3 of 315 comments (clear)

  1. Re:Cancel Air Flight; Limit Damage to the Americas by Weedhopper · · Score: 4, Insightful

    /sigh. I was hoping to be able to stick with Mac virus jokes but....

    No.

    At this point in the epidemic cycle, that would be a premature panic reaction. Panic always and inevitably causes more harm than good.

    There's a number of factors that influence decision making to limit the spread of any disease. Variables that need to be filled in before far reaching decisions are made include the transmissability and virulence of this particular strain. In other words, things that not yet been established include the number people exposed, the number of people who were exposed who developed symptoms, the number of people who developed symptons that were severe enough to seek medical attention and the number of those who died.

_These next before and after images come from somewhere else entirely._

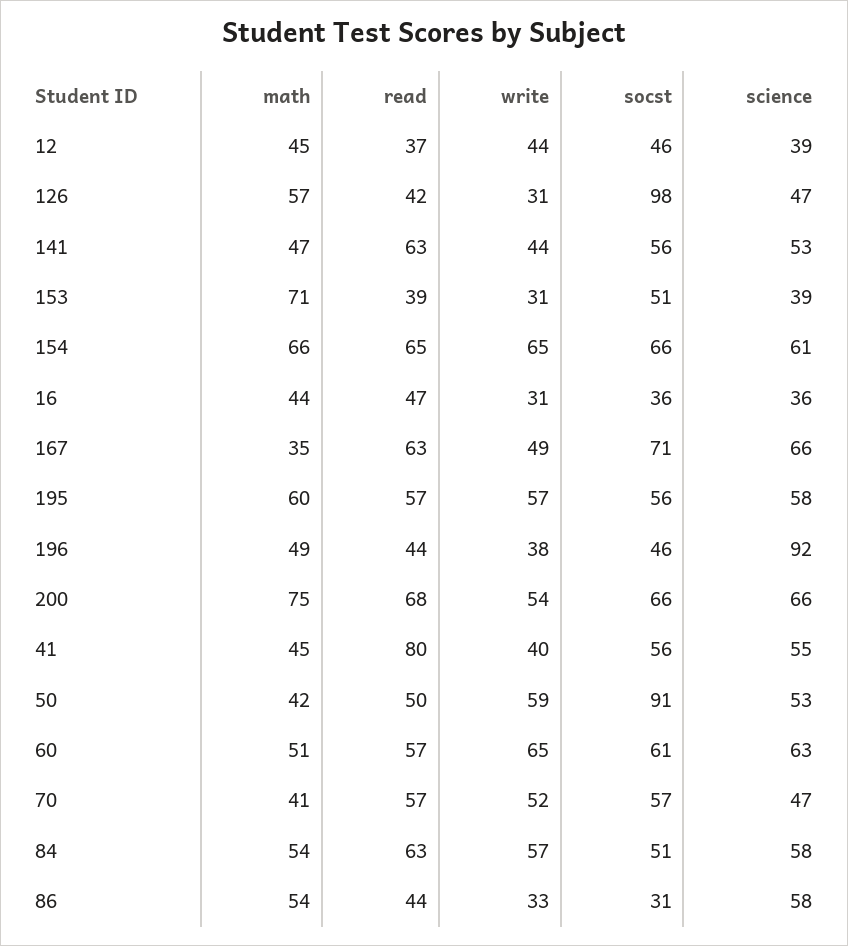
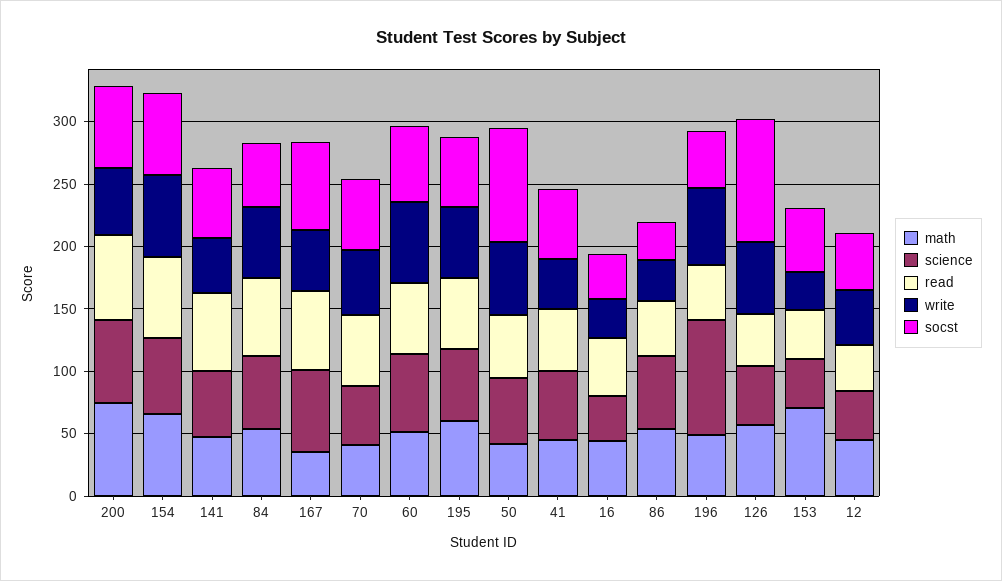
  {
    "math": {
      "12": 45,
      "126": 57,
      "141": 47,
      "153": 71,
      "154": 66,
      "16": 44,
      "167": 35,
      "195": 60,
      "196": 49,
      "200": 75,
      "41": 45,
      "50": 42,
      "60": 51,
      "70": 41,
      "84": 54,
      "86": 54
    },
    "read": {
      "12": 37,
      "126": 42,
      "141": 63,
      "153": 39,
      "154": 65,
      "16": 47,
      "167": 63,
      "195": 57,
      "196": 44,
      "200": 68,
-     "41": 80,
+     "41": 50,
      "50": 50,
      "60": 57,
      "70": 57,
      "84": 63,
      "86": 44
    },
    "write": {
      "12": 44,
-     "126": 31,
+     "126": 60,
      "141": 44,
      "153": 31,
      "154": 65,
      "16": 31,
      "167": 49,
      "195": 57,
-     "196": 38,
+     "196": 60,
      "200": 54,
      "41": 40,
      "50": 59,
      "60": 65,
      "70": 52,
      "84": 57,
      "86": 33
    },
    "socst": {
      "12": 46,
      "126": 98,
      "141": 56,
      "153": 51,
      "154": 66,
      "16": 36,
      "167": 71,
      "195": 56,
      "196": 46,
      "200": 66,
      "41": 56,
      "50": 91,
      "60": 61,
      "70": 57,
      "84": 51,
      "86": 31
    },
    "science": {
      "12": 39,
      "126": 47,
      "141": 53,
      "153": 39,
      "154": 61,
      "16": 36,
      "167": 66,
      "195": 58,
      "196": 92,
      "200": 66,
      "41": 55,
      "50": 53,
      "60": 63,
      "70": 47,
      "84": 58,
      "86": 58
    }
  }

    Some of those, you can make a guess at but you won't know with any reasonable degree of certainty for a while. Meanwhile, the public health system is keeping an eye out for new cases. Between the two, you continue to develop your model, which helps you determine just what the potential is.

    Now, to grossly oversimplify and at the risk of sounding a little callous here, seriously sick people will show up at the hospital, clinic, etc. There's a number of reasons that they might not, but you can bet that if a young adult gets sick of the flu and dies, someone's going to hear about it. With low awareness, this is the group that you catch, which is not okay because there are transmissive people out there wandering around infecting other people.

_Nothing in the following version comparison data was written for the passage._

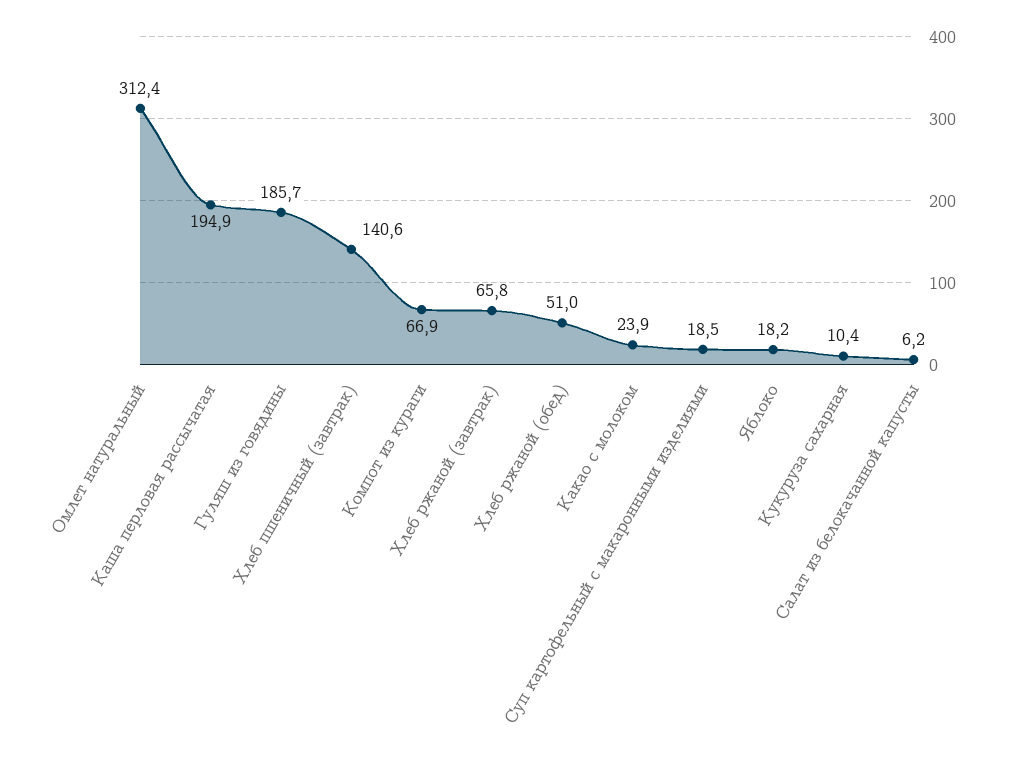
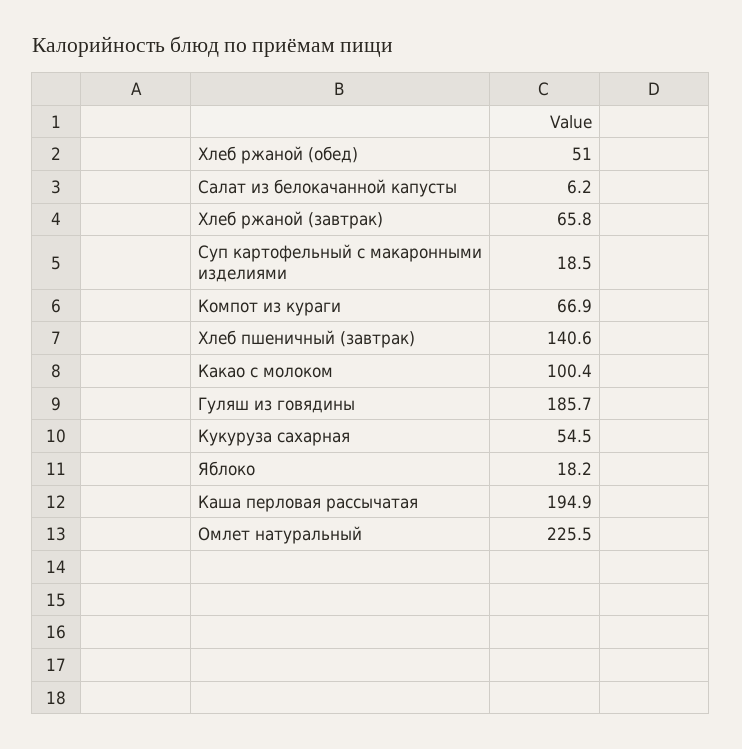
  {
-   "Омлет натуральный": 312.4,
+   "Омлет натуральный": 225.5,
    "Каша перловая рассычатая": 194.9,
    "Гуляш из говядины": 185.7,
    "Хлеб пшеничный (завтрак)": 140.6,
    "Компот из кураги": 66.9,
    "Хлеб ржаной (завтрак)": 65.8,
    "Хлеб ржаной (обед)": 51,
-   "Какао с молоком": 23.9,
+   "Какао с молоком": 100.4,
    "Суп картофельный с макаронными изделиями": 18.5,
    "Яблоко": 18.2,
-   "Кукуруза сахарная": 10.4,
+   "Кукуруза сахарная": 54.5,
    "Салат из белокачанной капусты": 6.2
  }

    The other side of that spectrum is just as bad and in the professional opinion many, can be worse. The moment that the authoritative reaction is severe, such as shutting down transportation systems, the population panics. Suddenly, you have every person with a cough and a runny nose swamping the public health system. Add to the fact that it's now SPRING and the beginning of allergy season in the southern US, and you've just made the difficult job of outbreak investigation and outbreak control much more difficult by several orders of magnitude.

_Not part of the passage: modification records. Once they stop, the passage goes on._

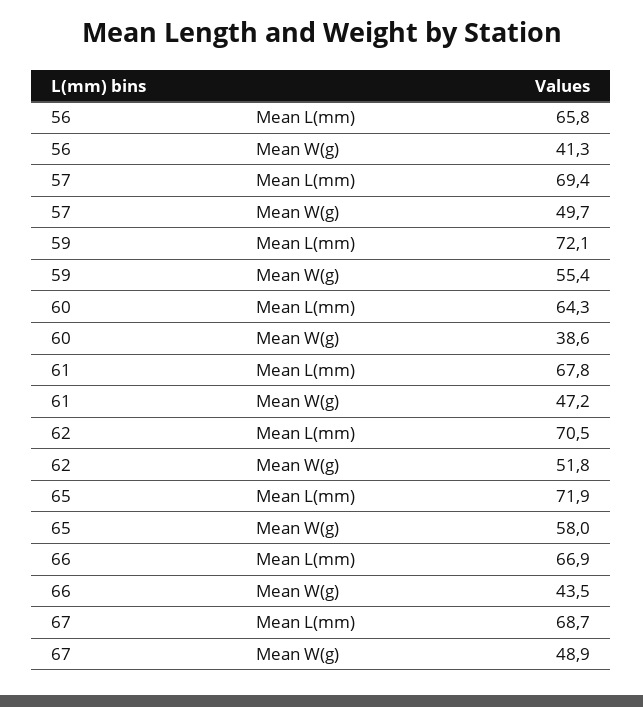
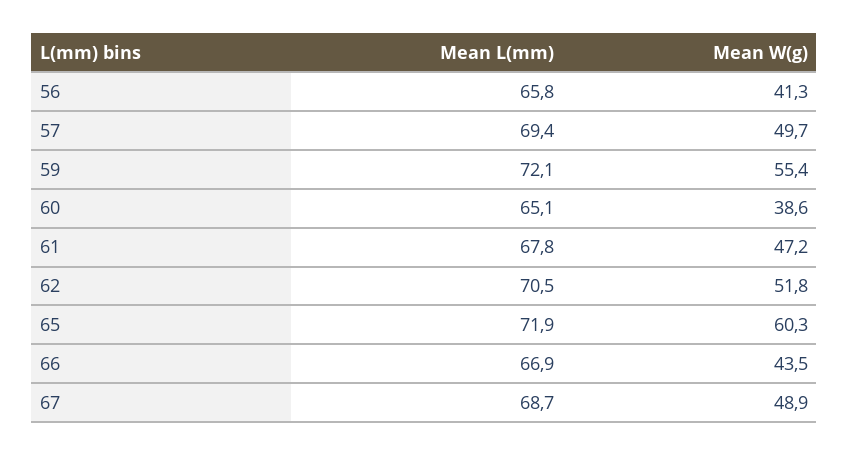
  {
    "56": {
      "Mean L(mm)": 65.8,
      "Mean W(g)": 41.3
    },
    "57": {
      "Mean L(mm)": 69.4,
      "Mean W(g)": 49.7
    },
    "59": {
      "Mean L(mm)": 72.1,
      "Mean W(g)": 55.4
    },
    "60": {
-     "Mean L(mm)": 64.3,
+     "Mean L(mm)": 65.1,
      "Mean W(g)": 38.6
    },
    "61": {
      "Mean L(mm)": 67.8,
      "Mean W(g)": 47.2
    },
    "62": {
      "Mean L(mm)": 70.5,
      "Mean W(g)": 51.8
    },
    "65": {
      "Mean L(mm)": 71.9,
-     "Mean W(g)": 58
+     "Mean W(g)": 60.3
    },
    "66": {
      "Mean L(mm)": 66.9,
      "Mean W(g)": 43.5
    },
    "67": {
      "Mean L(mm)": 68.7,
      "Mean W(g)": 48.9
    }
  }

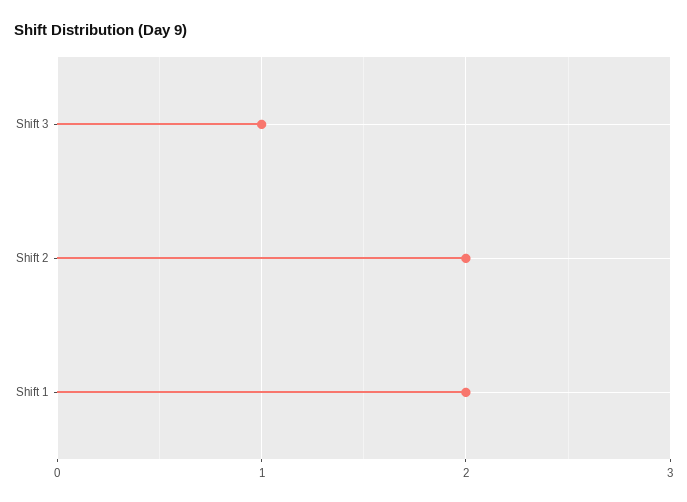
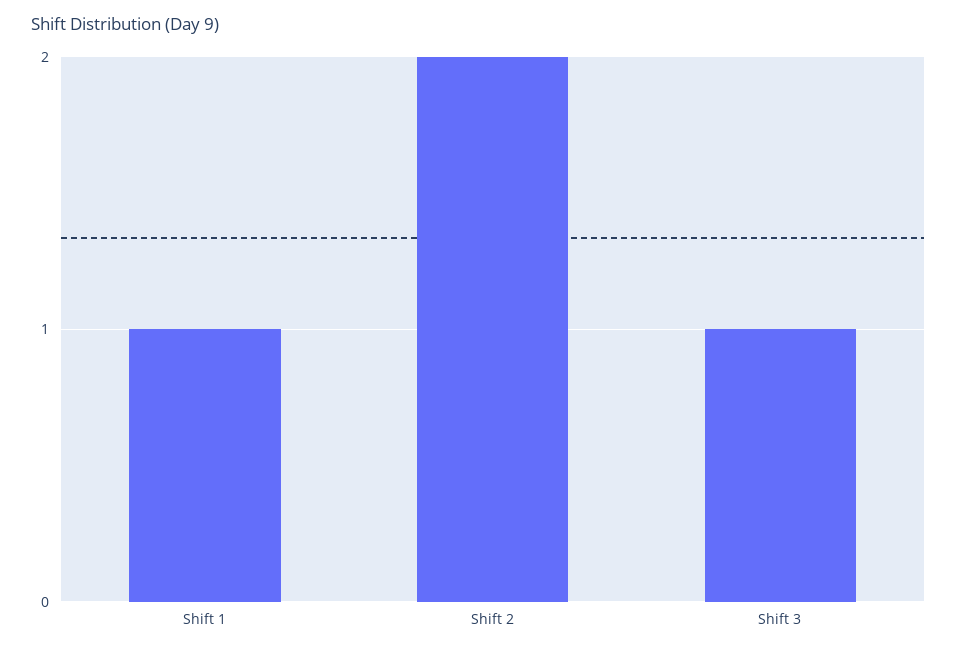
  {
    "Shift 3": 1,
    "Shift 2": 2,
-   "Shift 1": 2
+   "Shift 1": 1
  }

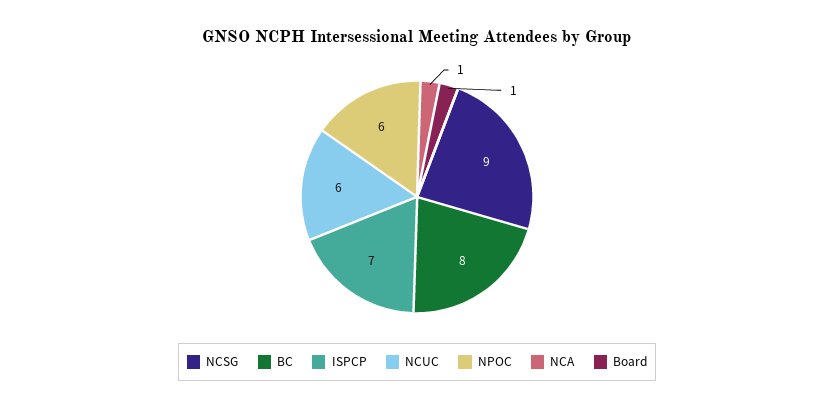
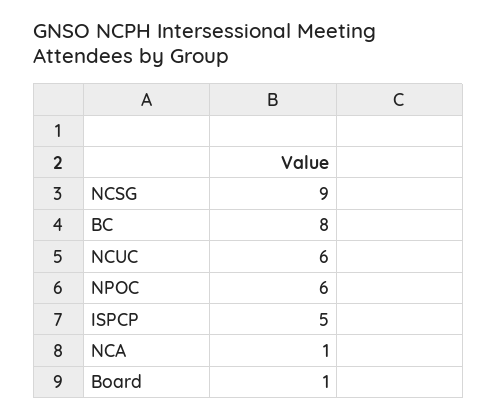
  {
    "NCSG": 9,
    "BC": 8,
-   "ISPCP": 7,
+   "ISPCP": 5,
    "NCUC": 6,
    "NPOC": 6,
    "NCA": 1,
    "Board": 1
  }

    The response has to be measured in a way to balance numerous factors so NO. Cancelling ar flights at this juncture would be an example of a supremely BAD idea.

    Now, the moment you KNOW that it's spreading faster than you have the capacity to contain and control, THEN you take the drastic step of public alerts limited quarantine. Before then, it's just irresponsible.

  2. Re:Mmmmm... by Omestes · · Score: 4, Insightful

    The chances of these proteins from bird, avian flu combining with a swine retro virus that is easily transmittable is astronomical.

    How many generations does a typical virus go through in a very short period of time? You forget that "evolutionary" time is vastly sped up for our bacterial and viral friends. In the amount of time it took me to type this paragraph these bugger probably went through a couple hundred generations, and spawned untold mutations. Thats why viruses are so hard to fight. This is especially true with influenza, which is why we don't have a "cure" for it yet.

    Sometimes viruses win the genetic lottery too, especially when they get to go through billions of iterations each year. The odds of HIV/AIDs jumping from primates to a human form was also astronomical, as was the original swine flu, but I doubt that anyone would posit those as cases of biological weapons gone wrong.

     

    --
    A patriot must always be ready to defend his country against his government. -edward abbey
  3. Re:This is really big news... by mbessey · · Score: 4, Insightful

    The Influenza of 1918 Killed two to three times as many people as died in World War I, in just two years. Tens of millions of people died in 2 years.